Regulatory Background
  •  Why do we need Design Controls for medical devices and combination products?
  •  Requirements in EU vs. US regarding the scope of Design Controls
  •  Requirements in EU for legal manufacturer vs. requirements in US for MAH
  •  Relevant standards in EU, US
Design Controls – An Introduction
  •  Purpose of Design Controls / usability engineering / risk management
  •  Drug development vs. device development vs. combination product development
  •  Development vs. transfer vs. industrialization
  •  Processes required
Design and Development Planning
  •  Definition of development scope
  •  Target product profile - How to determine the scope?
  •  Design reviews
Usability Engineering
  •  IEC 62366-1
  •  How to determine user needs, user preference, use specification etc.
Risk Management
  •  ISO 14971: Terms/definition, process
  •  Determine known use problems
  •  How to determine risk mitigations for design inputs
  •  Update of risk management during development
  •  Documentation of RM activities / RMF
  •  Preparation of post-market surveillance / PMS planning
Design Input
  •  From user needs and other stakeholder needs to design input
  •  How to integrate results from UE, RM
  •  How to ensure „open-ended“ development
  •  Requirements for engineering techniques
Design Output
  •  Development activities
  •  Definition of design outputs (Specifications)
Design Verification
  •  Design verification activities
  •  How to consider verification during design input
  •  What to do if verification Fails?
Design Validation
  •  Design validation approaches
  •  Planning, Setup and conduct of summative studies
  •  Documentation of the UE activities / UEF
  •  HF/UE Report as required by FDA
Design Transfer
  •  Design Transfer - Why and how?
  •  DMR setup
Workshops & Case Studies will guide you step by step through the whole development process:
Workshops:
  •  Usability engineering (Setting up use specification, task analysis etc.)

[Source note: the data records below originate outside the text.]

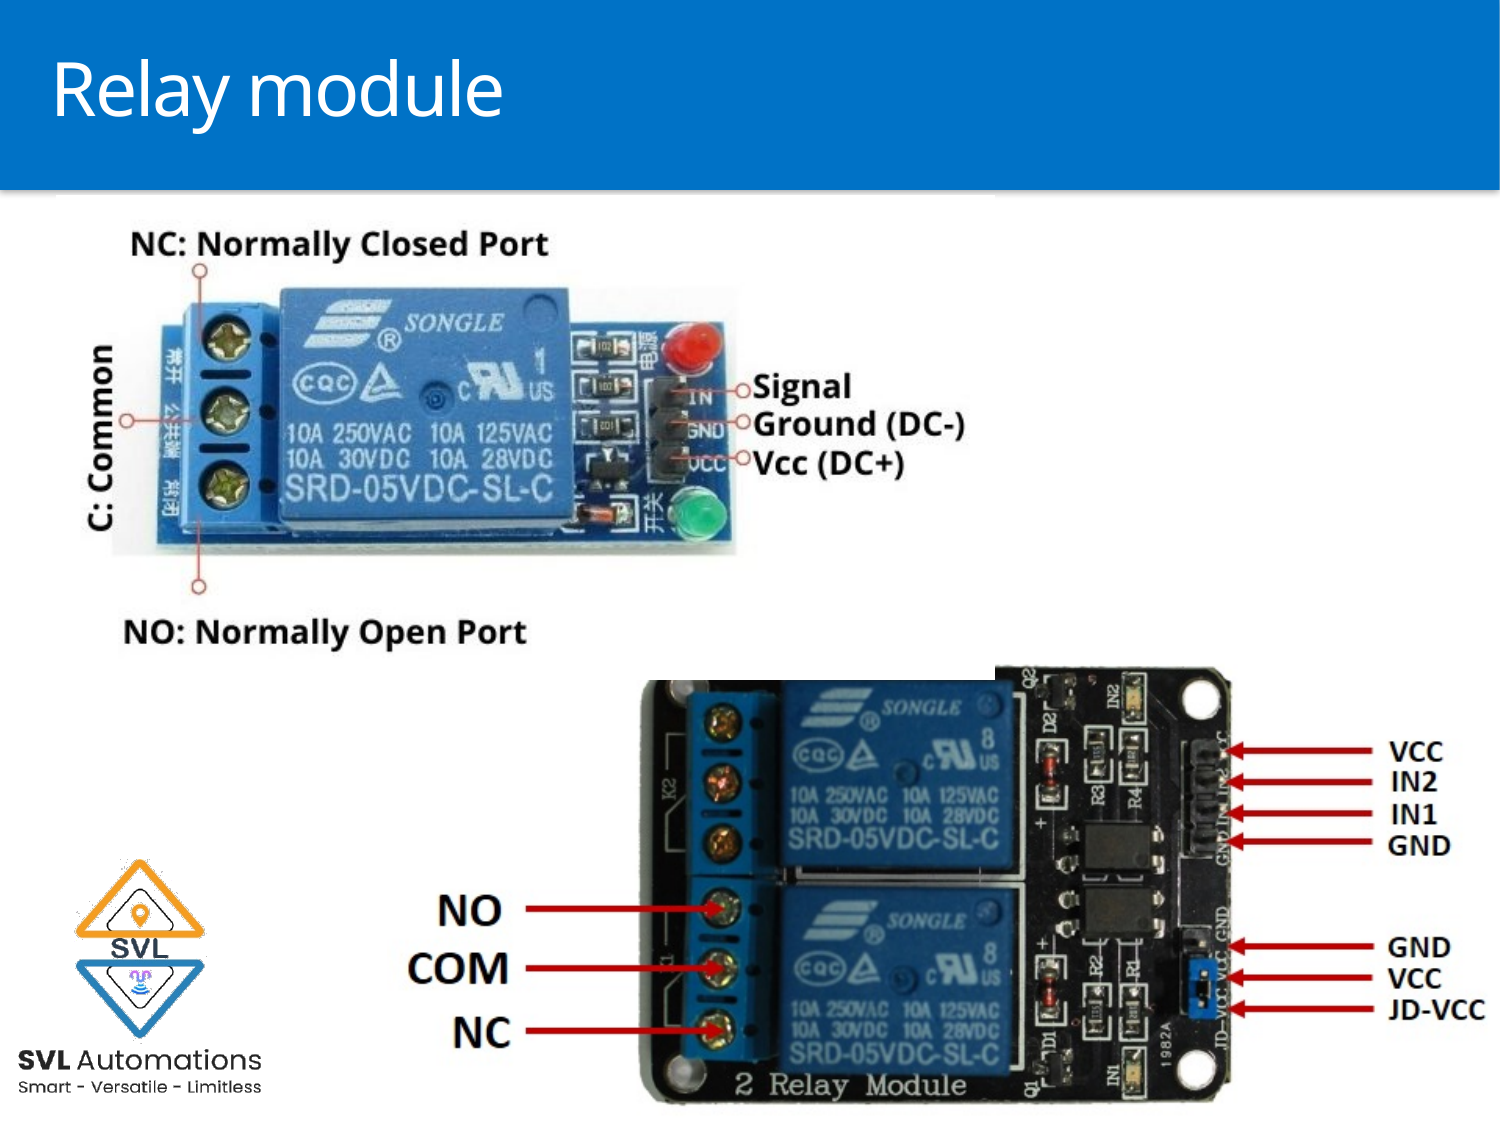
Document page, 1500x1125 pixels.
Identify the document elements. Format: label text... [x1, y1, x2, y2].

picture [18, 859, 261, 1093]
picture [56, 195, 1500, 1125]
title Relay module [50, 51, 1423, 135]
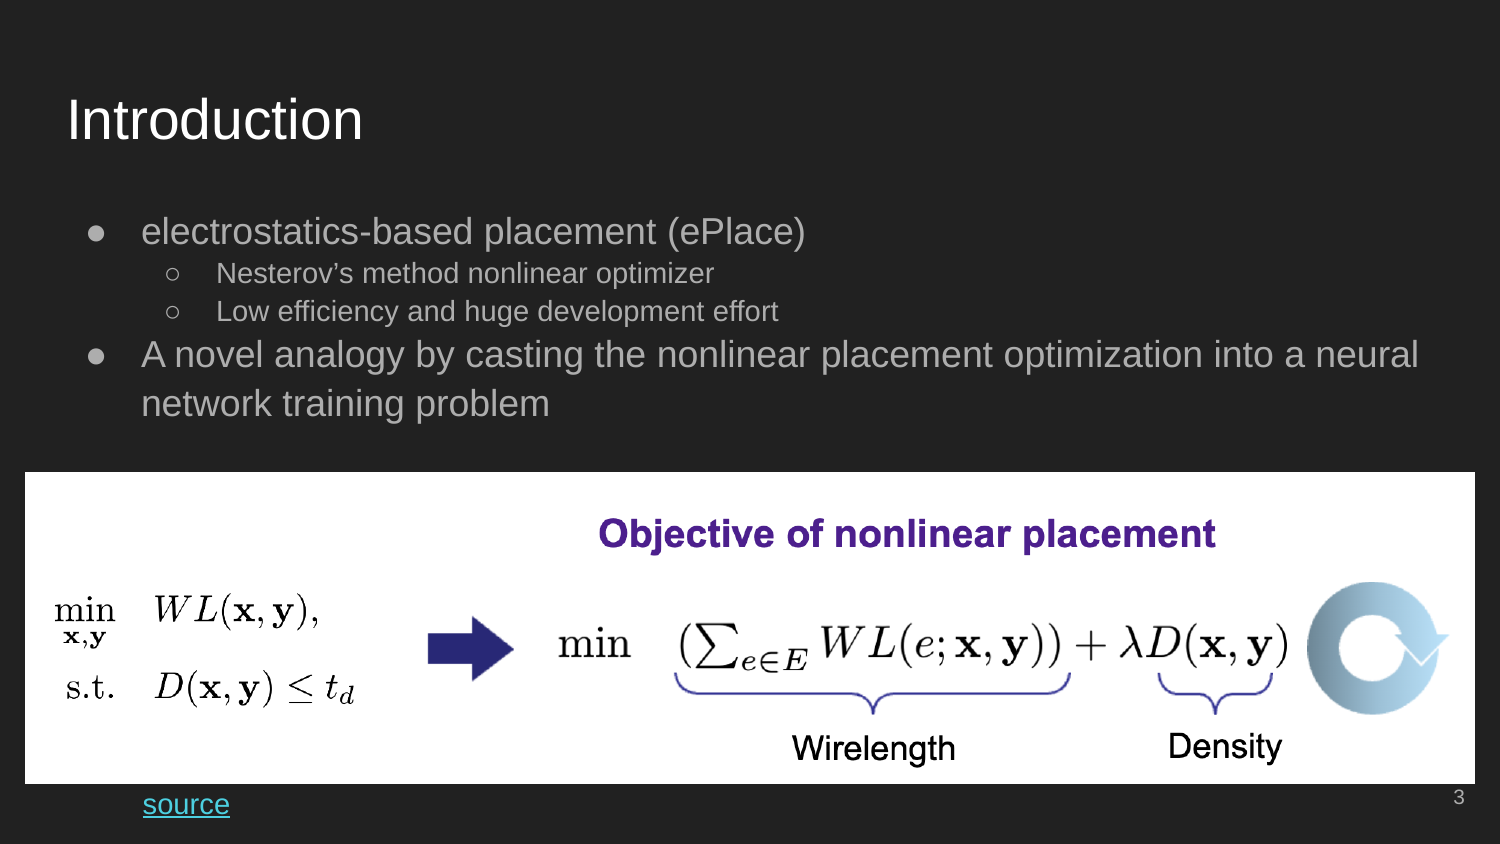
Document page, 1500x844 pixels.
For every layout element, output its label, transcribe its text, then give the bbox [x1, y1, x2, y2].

slide_number ‹#› [1389, 784, 1480, 830]
title Introduction [51, 72, 1449, 167]
picture [25, 472, 1475, 784]
text_box source [127, 791, 313, 799]
list electrostatics-based placement (ePlace) Nesterov’s method nonlinear optimizer Low efficiency and huge development effort A novel analogy by casting the nonlinear placement optimization into a neural network training problem [51, 189, 1449, 471]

  •  How to draft a risk analysis
  •  Design input (Setup user needs and design inputs)
  •  Design transfer (Determine elements required / to be transferred)
  •  General safety & performance requirements
Case Studies:
  •  Pre-Filled syringes
  •  Autoinjector development (Some considerations when utilising syringes in auto-injectors)
Design Controls for Combination Products vs. Externally Developed Device Constituents
  •  How to link external development (of device constituent) with internal development of whole combination product
  •  Quality oversight approaches
Design Controls and further Quality System Elements
  • Procedures needed from Design Control perspective
  •  Other quality elements for combination products
Requirements for Single-Integral Products in EU
  •  How to demonstrate conformance with Annex I?